She described working on the show as "physically hard," mentioning during the conversation she was "abused" and "mistreated" on set herself, and witnessed crew being mistreated as well. "The culture protected it," she said. "And the culture said this is just what it is, get the job done."
She explained that she finally confronted her two bosses -- but did not name them -- before production started on Season 4.
"It was after the table read for the first episode of Season 4, and they already knew what was going on, but I was like, 'This is how not okay it is, and if things haven't drastically changed between last year and this year, I'm warning you now,'" she said. "'I'm going to give you until the end of the season and if it isn't different I'm leaving.'"
Michael Brandt, Derek Haas, Matt Olmstead and Dick Wolf are all credited as creators of the show and executive producers. Whoever Bush spoke to, though, wasn't very receptive.
"When I started rattling off the list of what had been happening on set, I was told to stop by my boss," she explained, adding that he told her the network would not let her break her contact.
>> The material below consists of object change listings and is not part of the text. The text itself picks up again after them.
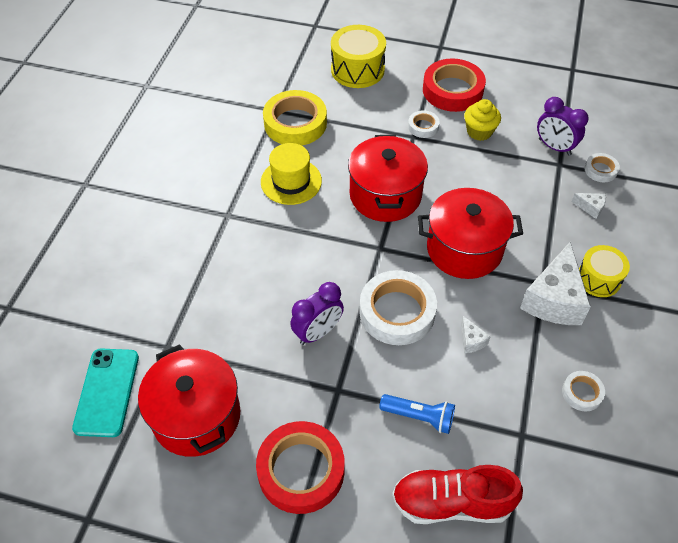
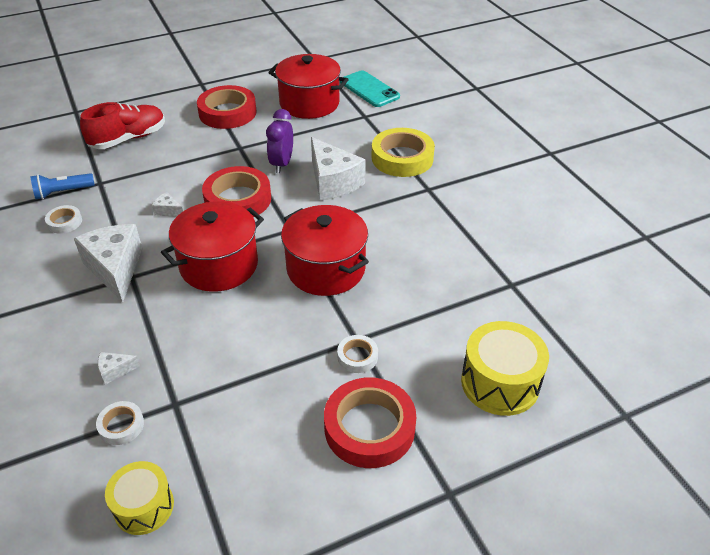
camera: 140 degrees right, 10 degrees down
yellow hat [261,143,322,205] -> none
yellow tape [263,90,327,146] -> yellow tape moved to [372,128,435,177]
white tape [359,270,437,345] -> red tape [202,166,271,217]
blue flashlight [379,394,455,434] -> blue flashlight moved to [31,173,95,199]
yellow cupcake [464,99,501,141] -> none
purple clock [537,97,589,156] -> none
yellow drum [579,245,630,297] -> yellow drum moved to [105,461,174,535]
none -> white cheese [311,137,366,201]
"I said, ‘Okay, you can put me in the position of going quietly of my own accord or you can put me in the position of suing the network to get me out of my deal and I’ll write an op-ed for The New York Times and tell them why,'" she said.
The New York Times is the publication that broke the Harvey Weinstein scandal that rocked Hollywood in 2017 and destroyed the movie mogul's career.
NBC did not immediately respond to TooFab's request for comment.